Reviewed-by: Kent Hansen

2 files changed, 12 insertions, 8 deletions

diff --git a/src/script/api/qscriptengine.cpp b/src/script/api/qscriptengine.cpp
index 78bbf5f855..b27d1be33c 100644
--- a/src/script/api/qscriptengine.cpp
+++ b/src/script/api/qscriptengine.cpp
@@ -2353,23 +2353,25 @@ JSC::CallFrame *QScriptEnginePrivate::pushContext(JSC::CallFrame *exec, JSC::JSV
     //build a frame
     JSC::CallFrame *newCallFrame = exec;
     if (callee == 0 //called from  public QScriptEngine::pushContext
-        || exec->returnPC() == 0 || (contextFlags(exec) & NativeContext)  //called from native-native call
+        || exec->returnPC() == 0 || (contextFlags(exec) & NativeContext) //called from native-native call
         || (exec->codeBlock() && exec->callee() != callee)) { //the interpreter did not build a frame for us.

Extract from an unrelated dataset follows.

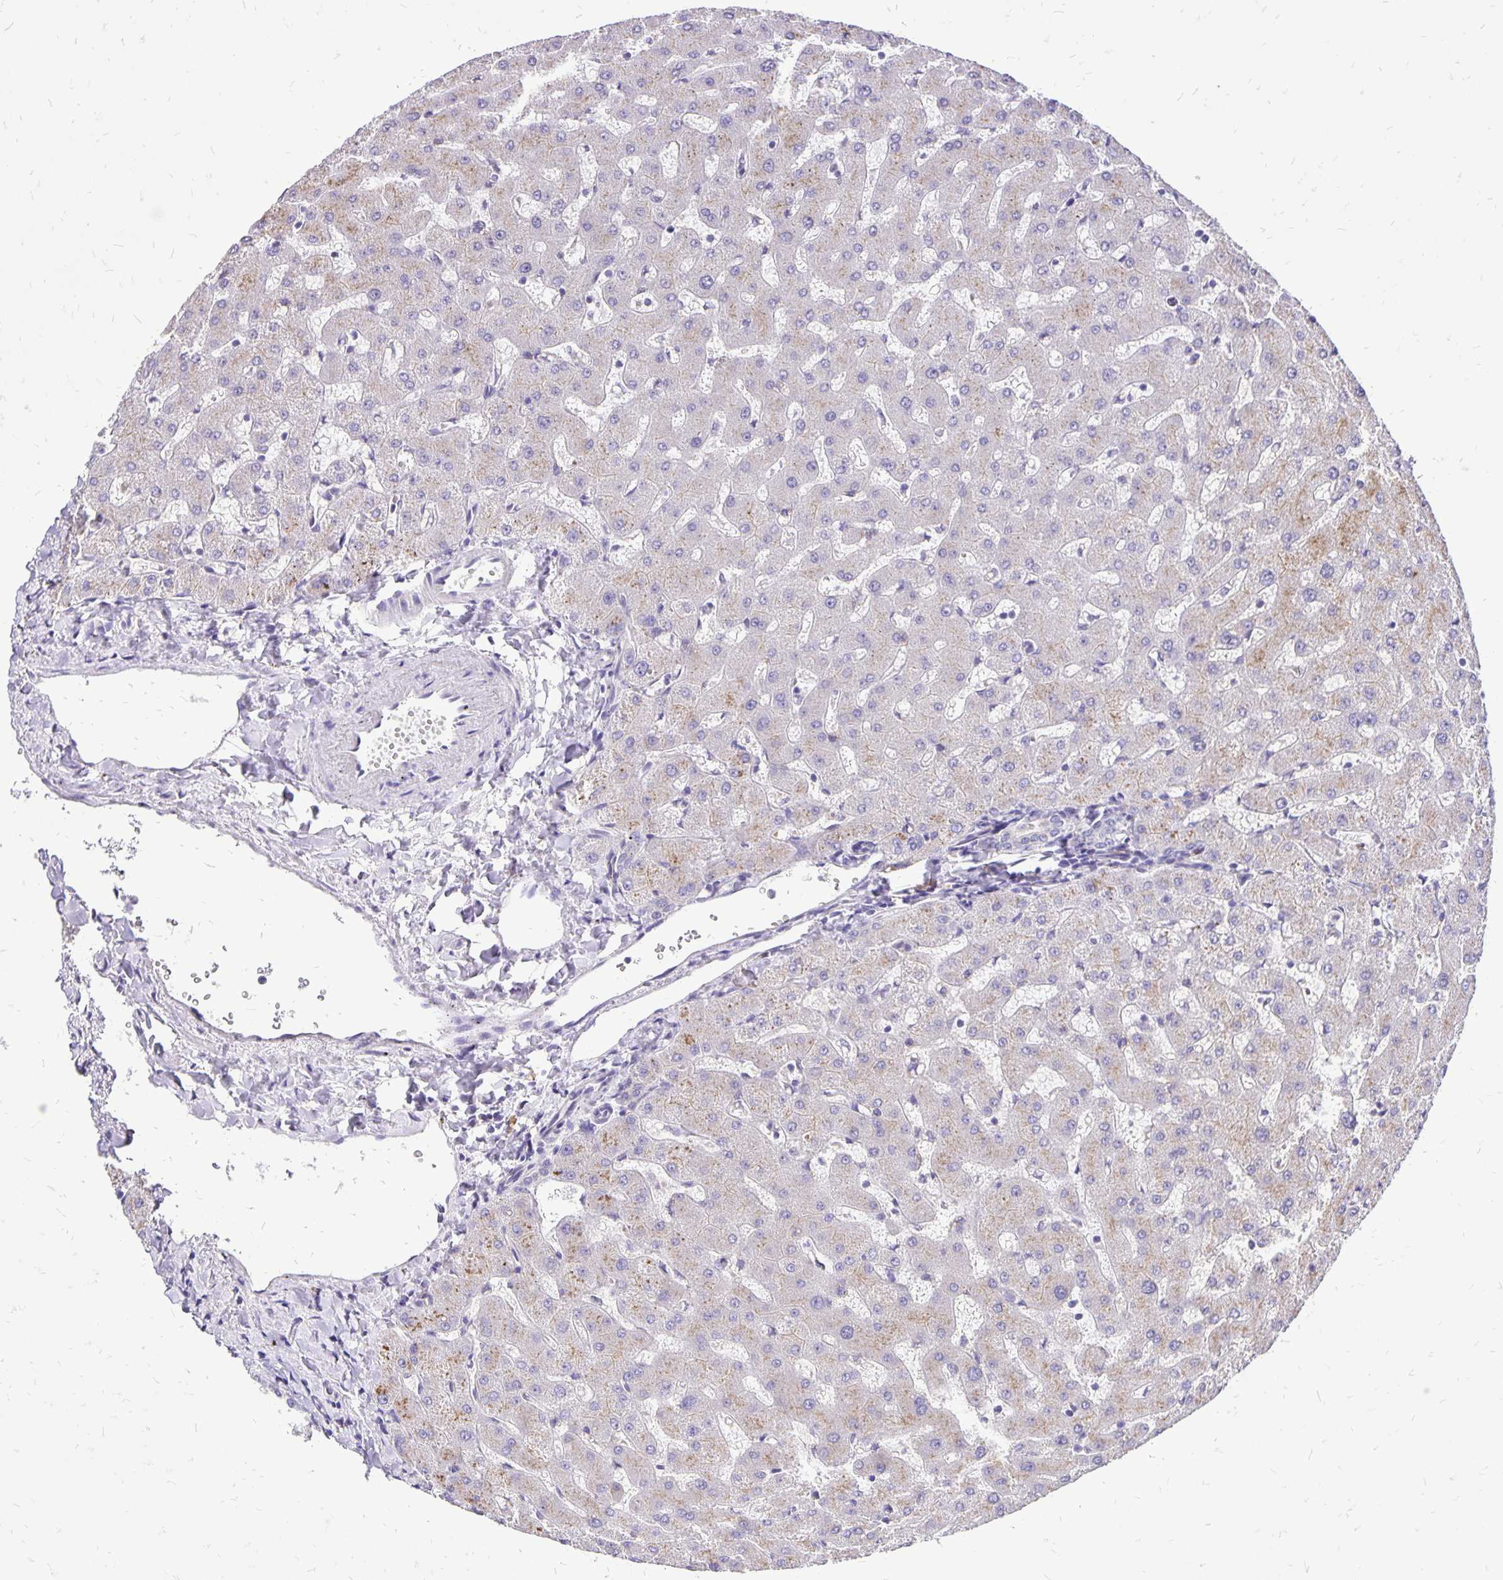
{"staining": {"intensity": "negative", "quantity": "none", "location": "none"}, "tissue": "liver", "cell_type": "Cholangiocytes", "image_type": "normal", "snomed": [{"axis": "morphology", "description": "Normal tissue, NOS"}, {"axis": "topography", "description": "Liver"}], "caption": "High power microscopy micrograph of an immunohistochemistry (IHC) image of benign liver, revealing no significant staining in cholangiocytes.", "gene": "EIF5A", "patient": {"sex": "female", "age": 63}}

         //We need to check if the Interpreter might have already created a frame for function called from JS.
         JSC::Interpreter *interp = exec->interpreter();
         JSC::Register *oldEnd = interp->registerFile().end();
         int argc = args.size() + 1; //add "this"
         JSC::Register *newEnd = oldEnd + argc + JSC::RegisterFile::CallFrameHeaderSize;
-        if (!interp->registerFile().grow(newEnd))
+        //Without + argc + JSC::RegisterFile::CallFrameHeaderSize, it crashes.
+        //It seems that JSC is not consistant with the way the callframe is crated
+        if (!interp->registerFile().grow(newEnd + argc + JSC::RegisterFile::CallFrameHeaderSize))
             return 0; //### Stack overflow
-        newCallFrame = JSC::CallFrame::create(oldEnd);
+        newCallFrame = JSC::CallFrame::create(newEnd);
         newCallFrame[0] = thisObject;
         int dst = 0;
         JSC::ArgList::const_iterator it;
         for (it = args.begin(); it != args.end(); ++it)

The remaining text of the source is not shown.